Sorry, ein Bild mehrfach, die Technik, oder ich.
Schwimmen alle wieder weil mein Setzkescher ein Loch hatte.


----------



## jkc (9. Mai 2021)

Karpfen gab's bei mir auch nicht.


----------



## Slappy (10. Mai 2021)

Sehr zäh und nass. Aber es hat sich gelohnt


----------



## Professor Tinca (10. Mai 2021)

Das läuft ja bei dir Slappy.
Petri Heil!


----------



## Lil Torres (10. Mai 2021)

petri allen erfolgreichen, tolle fische die ihr da gefangen habt. meine vereinsgewässer sind jetzt auch endlich aufgetaut und so gab es in den letzten tagen schöne ergebnisse. in der mehrzahl waren es rotaugen, aber was für trümmer!!  da war kaum eins unter 30cm dabei, die größten habe ich mit genau 40cm vermessen. so macht feedern doch spaß...


----------



## hanzz (10. Mai 2021)

Wow. 
Geile Fische Lil Torres 

Und die Giebel
vollek 

Und all
Super Fische 

Petri allen


----------



## Professor Tinca (10. Mai 2021)

Lil Torres 
Klasse Fische!
Der Plötz sieht monströs aus. Hast du den gemessen?


----------



## nostradamus (10. Mai 2021)

Hi,
hatte heute auch richtig glück! Innerhalb weniger minuten hatte ich einen fetten Karpfen an der Angel.


----------



## Lil Torres (11. Mai 2021)

Professor Tinca schrieb:


> Lil Torres
> Klasse Fische!
> Der Plötz sieht monströs aus. Hast du den gemessen?

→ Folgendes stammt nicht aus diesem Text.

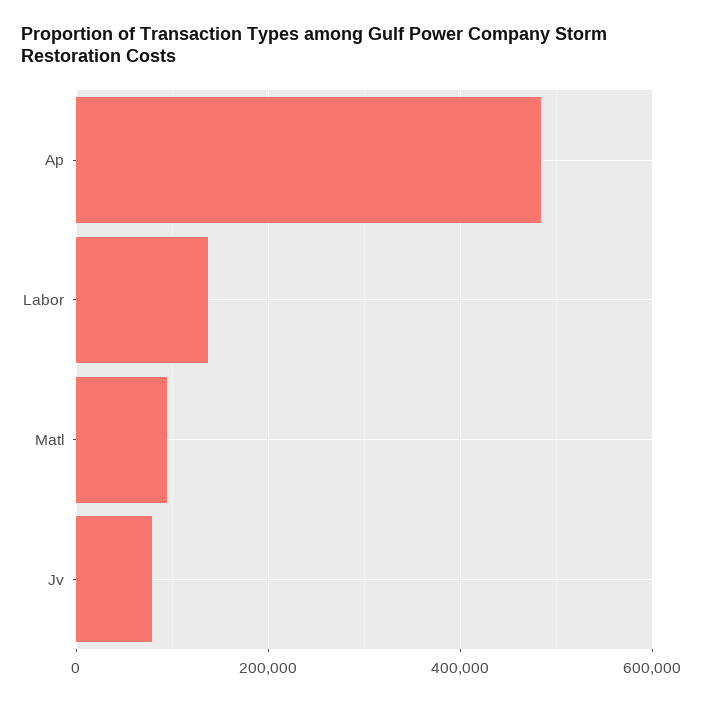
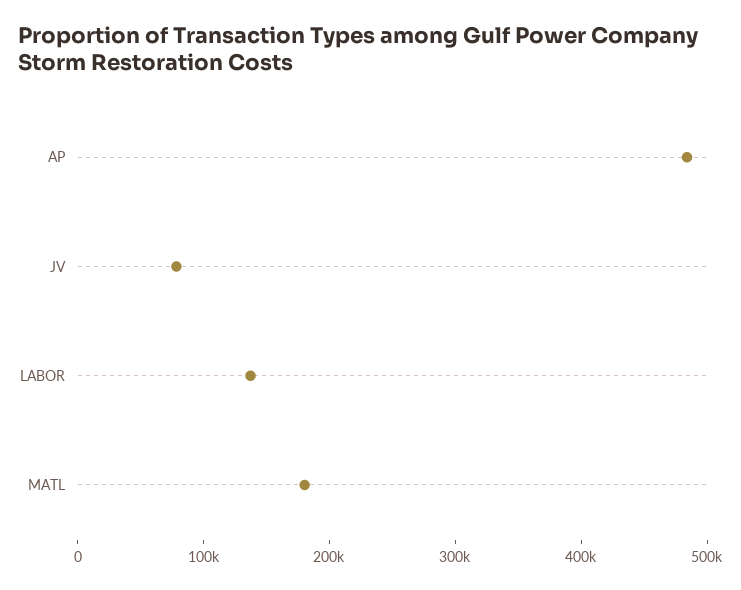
  {
    "Ap": 480000,
    "Labor": 140000,
-   "Matl": 100000,
+   "Matl": 180000,
    "Jv": 80000
  }

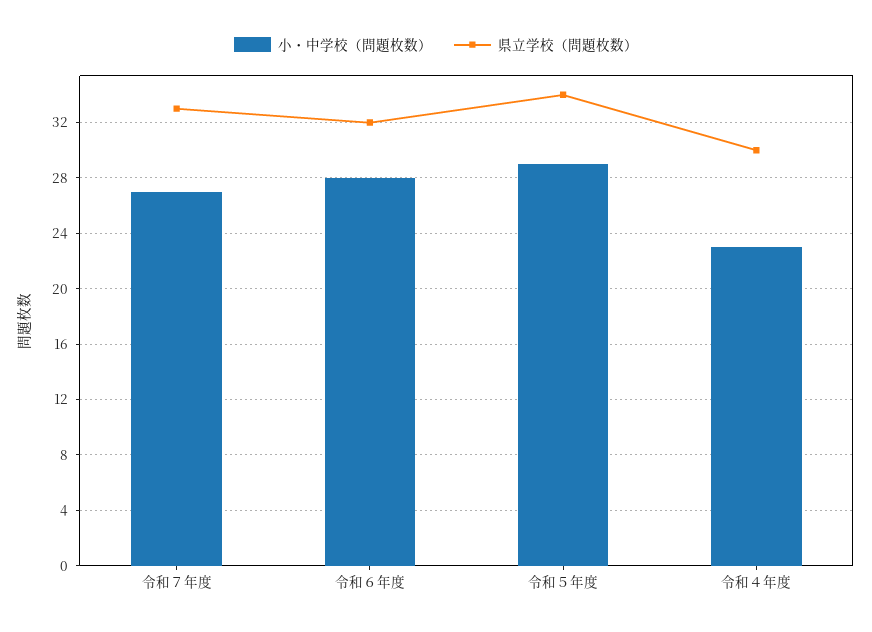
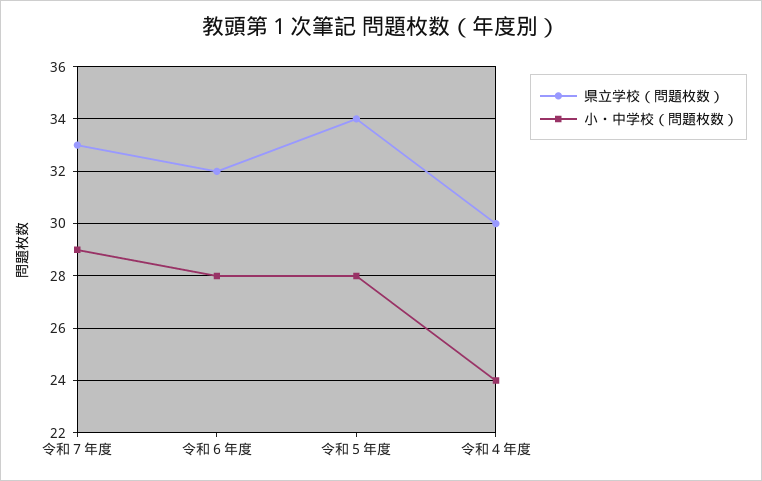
  {
    "小・中学校（問題枚数）": {
-     "令和７年度": 27,
+     "令和７年度": 29,
      "令和６年度": 28,
-     "令和５年度": 29,
+     "令和５年度": 28,
-     "令和４年度": 23
+     "令和４年度": 24
    },
    "県立学校（問題枚数）": {
      "令和７年度": 33,
      "令和６年度": 32,
      "令和５年度": 34,
      "令和４年度": 30
    }
  }

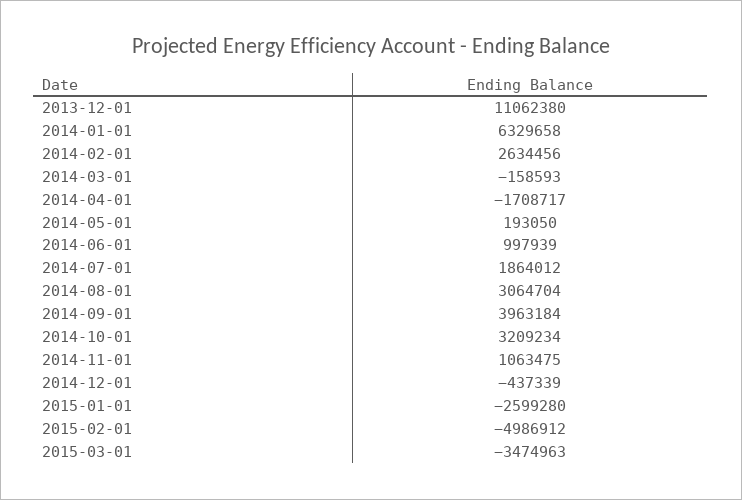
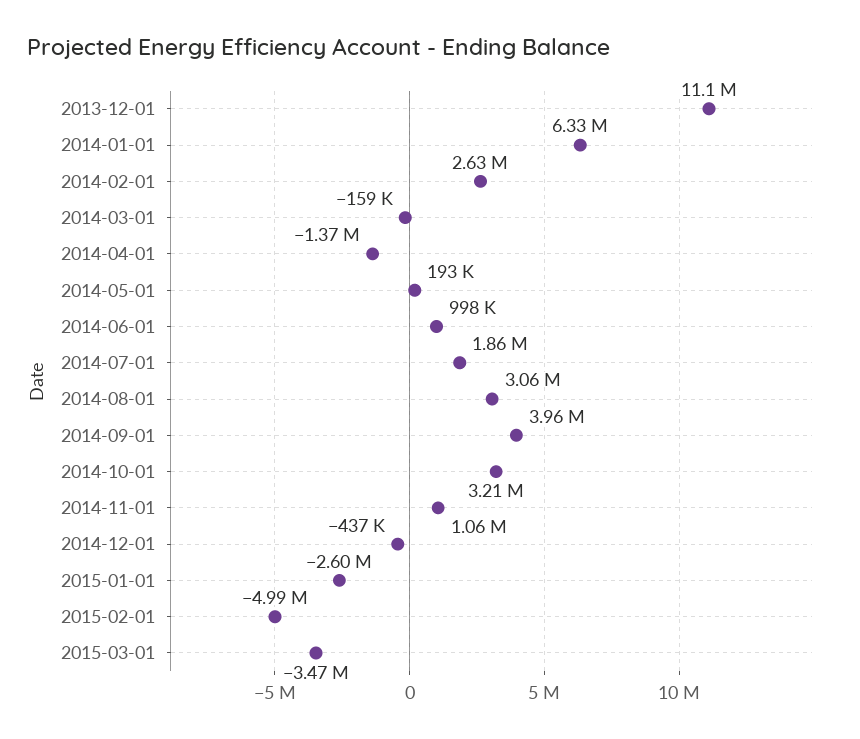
  {
    "2013-12-01": 11062380,
    "2014-01-01": 6329658,
    "2014-02-01": 2634456,
    "2014-03-01": -158593,
-   "2014-04-01": -1708717,
+   "2014-04-01": -1370000,
    "2014-05-01": 193050,
    "2014-06-01": 997939,
    "2014-07-01": 1864012,
    "2014-08-01": 3064704,
    "2014-09-01": 3963184,
    "2014-10-01": 3209234,
    "2014-11-01": 1063475,
    "2014-12-01": -437339,
    "2015-01-01": -2599280,
    "2015-02-01": -4986912,
    "2015-03-01": -3474963
  }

die größten hatten exakt 40cm. es soll dort aber wohl rotaugen bis ende 40, anfang 50 geben. selbst gesehen habe ich mal eins mit 46,47cm etwa... tolle tiere!!


----------



## nostradamus (11. Mai 2021)

Hi,
war heute mal 30 Minuten am Wasser und hatte Glück. 
Mit einer 0,5-7g Rute hat der Fisch wirklich Spaß gemacht.

Gruß
Nosta


----------



## Forelle74 (15. Mai 2021)

Hallo 
Ich möchte gern auch hier was zu den schönen Thread beitragen .
Ein paar Fänge von gestern.


----------



## vollek (15. Mai 2021)

Heute wieder auf Karpfen versucht. Boilie, Mais, Weizen, Frolic, Frolicteig, nicht einen Zupfer. Weder Karpfen Schleie oder Brasse hatten Interresse.
Nur die Giebel wollten meinen Vanilleteig. Ca 20 Stück, glaub ich kenn sie jetzt alle persönlich.


----------



## Finke20 (19. Mai 2021)

Hallo liebe Gemeinde, ein Paar Fische von gestern.


----------



## Dougman (27. Mai 2021)

*Das etwas andere Raubfisch!!!*

Hallo,
am 9. Mai war ich wieder mal angeln am Bodensee, bei Langenargen. Zielfisch war wie meistens bei mir, mein heiß geliebter Hecht. Ich hatte schon einige Stunden am Wasser verbracht und hatte leider noch kein biss! Ich habe mich dann entschlossen von einem großen Gummi, auf einem etwas kleineren Spezialköder zu wechseln, den ich aus Amerika habe. Der Köder ist eigentlich zum Meeresangeln gedacht, aber ich habe schon Hechte, Barsche, Döbel, Rapfen und Forelle hier in Deutschland damit gefangen und im Meer auch schon über zehn verschiedene Fischarten! Also ein richtiger Geheimköder! Der Köder heißt: Got-Cha Plug von Sea Striker.
Es ist ein recht einfacher Köder, bestehend aus einem Stahl- bzw. Plastikrohr mit einem Blei Kopf und Haken dran. Der Köder macht Zickzackmuster im Wasser, wenn man ihn twitched oder jerked.
Beim zweiten Wurf hat es dann tatsächlich gleich in die Route geknallt! Und es begannen ein richtig heftiger Drill! Ich freute mich schon über den mit Sicherheit mindestens 1 m großen Hecht und gab alles damit ich diesen Fisch nicht verliere. Nach einem etwa 8 minütigen Drill, staunte ich nicht schlecht als ich mein vermeintlicher Hecht zum ersten Mal erblickt hatte. Auf dem ersten Blick habe ich gedacht es wäre ein schöner Karpfen den ich vielleicht irgendwo faulgehackt hatte, aber meine Überraschung war groß, als ich erkannte dass es sich um einen gewaltigen Brachsen handelte! Und ich staunte noch mehr, als ich gesehen habe dass dieser Fisch nicht faulgehackt wurde, sondern richtig gebissen hat und der Haken ordentlich in Mund hing!!! Also besser schnell her und versuchen den Fisch auf gar keinen Fall zu verlieren, was nicht so leicht war bei all den Bootspfosten. Und tatsächlich habe ich es nach ein paar weitere Minuten geschafft, diesen gewaltigen Brachsen zu landen .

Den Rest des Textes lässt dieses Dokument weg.